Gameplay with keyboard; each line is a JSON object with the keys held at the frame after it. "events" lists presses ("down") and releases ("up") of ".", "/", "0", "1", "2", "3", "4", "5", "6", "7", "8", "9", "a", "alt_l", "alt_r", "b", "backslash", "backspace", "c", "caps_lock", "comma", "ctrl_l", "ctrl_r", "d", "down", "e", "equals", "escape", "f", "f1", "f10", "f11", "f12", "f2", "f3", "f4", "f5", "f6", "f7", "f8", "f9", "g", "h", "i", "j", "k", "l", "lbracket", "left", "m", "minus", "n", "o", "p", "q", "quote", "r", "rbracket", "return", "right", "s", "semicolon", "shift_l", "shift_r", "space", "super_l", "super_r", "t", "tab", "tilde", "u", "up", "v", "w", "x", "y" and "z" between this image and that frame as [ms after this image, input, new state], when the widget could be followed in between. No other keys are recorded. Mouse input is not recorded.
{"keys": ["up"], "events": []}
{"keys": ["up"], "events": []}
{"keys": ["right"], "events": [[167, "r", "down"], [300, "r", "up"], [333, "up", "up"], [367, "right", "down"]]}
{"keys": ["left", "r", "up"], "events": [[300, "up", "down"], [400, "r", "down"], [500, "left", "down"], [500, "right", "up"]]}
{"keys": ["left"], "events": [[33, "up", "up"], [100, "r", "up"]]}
§ §
◆ Your instructions
Retype the material above in full, exactly.

◆ Completed task
Gameplay with keyboard; each line is a JSON object with the keys held at the frame after it. "events" lists presses ("down") and releases ("up") of ".", "/", "0", "1", "2", "3", "4", "5", "6", "7", "8", "9", "a", "alt_l", "alt_r", "b", "backslash", "backspace", "c", "caps_lock", "comma", "ctrl_l", "ctrl_r", "d", "down", "e", "equals", "escape", "f", "f1", "f10", "f11", "f12", "f2", "f3", "f4", "f5", "f6", "f7", "f8", "f9", "g", "h", "i", "j", "k", "l", "lbracket", "left", "m", "minus", "n", "o", "p", "q", "quote", "r", "rbracket", "return", "right", "s", "semicolon", "shift_l", "shift_r", "space", "super_l", "super_r", "t", "tab", "tilde", "u", "up", "v", "w", "x", "y" and "z" between this image and that frame as [ms after this image, input, new state], when the widget could be followed in between. No other keys are recorded. Mouse input is not recorded.
{"keys": ["up"], "events": []}
{"keys": ["up"], "events": []}
{"keys": ["right"], "events": [[167, "r", "down"], [300, "r", "up"], [333, "up", "up"], [367, "right", "down"]]}
{"keys": ["left", "r", "up"], "events": [[300, "up", "down"], [400, "r", "down"], [500, "left", "down"], [500, "right", "up"]]}
{"keys": ["left"], "events": [[33, "up", "up"], [100, "r", "up"]]}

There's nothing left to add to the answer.